Councils should not be at the mercy of the next tier of government for limits on their powers or funding. In Scotland, we see creeping centralisation within a devolved parliamentary system that is becoming increasingly centralised, diminishing the responsibilities of local authorities. To stop this, I argue that the role and powers of local government need to be regulated by the constitution. It is not sufficient to have political democracy; we should aspire also to economic democracy. Billions of pounds of local funding goes to the private sector, yet councils are restricted from using the procurement process to ensure that that money comes back into the local economy. They should have the powers to insist on local recruitment, payment of the real living wage, setting up apprenticeship schemes and using local businesses in their supply chain—or, if they choose to, to bring those projects in-house.

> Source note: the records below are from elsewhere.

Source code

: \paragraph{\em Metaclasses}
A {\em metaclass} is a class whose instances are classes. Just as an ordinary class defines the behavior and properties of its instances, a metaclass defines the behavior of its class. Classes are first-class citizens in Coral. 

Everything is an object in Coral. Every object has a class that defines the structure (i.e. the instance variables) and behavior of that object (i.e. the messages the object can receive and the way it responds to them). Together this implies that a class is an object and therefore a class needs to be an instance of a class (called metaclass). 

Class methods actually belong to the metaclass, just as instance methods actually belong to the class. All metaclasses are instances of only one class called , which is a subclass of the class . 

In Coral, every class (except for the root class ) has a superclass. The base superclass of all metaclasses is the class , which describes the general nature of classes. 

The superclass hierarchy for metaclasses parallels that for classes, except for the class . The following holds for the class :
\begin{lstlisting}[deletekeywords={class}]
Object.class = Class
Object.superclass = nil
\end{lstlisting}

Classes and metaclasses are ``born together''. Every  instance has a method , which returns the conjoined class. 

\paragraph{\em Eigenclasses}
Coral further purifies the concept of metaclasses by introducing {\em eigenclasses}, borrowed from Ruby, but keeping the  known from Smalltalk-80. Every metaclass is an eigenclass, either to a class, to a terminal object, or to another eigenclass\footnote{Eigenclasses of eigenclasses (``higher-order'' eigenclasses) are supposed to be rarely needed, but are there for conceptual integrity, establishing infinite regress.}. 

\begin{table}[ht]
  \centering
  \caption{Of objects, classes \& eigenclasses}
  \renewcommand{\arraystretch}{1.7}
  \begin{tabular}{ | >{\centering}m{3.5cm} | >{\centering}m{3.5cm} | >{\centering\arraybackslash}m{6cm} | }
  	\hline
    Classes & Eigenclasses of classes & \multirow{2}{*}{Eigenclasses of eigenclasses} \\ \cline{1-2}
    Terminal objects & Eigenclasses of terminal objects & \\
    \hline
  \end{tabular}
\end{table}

The second tier of government should bring local authority areas together in meaningful geographical combinations, where the needs of the different communities can be dealt with co-operatively and not competitively. Scotland, Wales and Northern Ireland have structures that already enable this; but then there is the “English question”. Rather than the “strongman” metro mayors—and they are men—fighting each other for resources and investment, we need a fair distribution of resources based on need. All regions have within them areas of wealth and poverty, and the aim should be to equalise the life chances of everyone. I argue that this can be done through a system of regional assemblies exercising devolved powers. The third level of government would then have responsibility for external matters, such as cross-territorial regulations, trade deals, international relations, human rights issues, defence and macroeconomic decisions.

To ensure equalisation between the regions and nations, a simple three-level state with a bottom-up rather than top-down approach allows for common standards where needed but also for diversity within those common standards. I believe that we are looking at a federal arrangement, and this will require a constitution to match. By necessity, it would have to be a written constitution, to guarantee the rights of the different tiers.

We can all agree that our piecemeal approach to constitutional change has left us with inconsistencies and contradictions, which will be further exposed outside the EU. That brings an element of urgency to resolving the situation, in particular the cross-territorial issues that will arise. Personally, I do not think that intergovernmental committees are an acceptable approach. The devolved parliaments and assemblies, and those in the regions, should be involved through whatever mechanism, rather than replicating some of the ways the EU has dealt with matters—with a lack of transparency and accountability. I argue very strongly that there is an urgent need to bring together people from the regions, assemblies and parliaments, not just their Governments.

I hope this House agrees that, if we are to have a constitutional convention, it needs to be carried out quickly and in a focused way. It might not solve all the issues in one go but it could tackle those that are urgent. As my noble friend Lord Foulkes explained, the Scottish Constitutional Convention brought together political parties, trade unions, business representatives, the voluntary sector and local government. Such a convention would be a starting point to discuss the principles that should govern any new arrangement. Once we agree—as I hope we would—that we start with the principle of subsidiarity and then include accountability and transparency, we will have formed the groundwork for building a new constitution.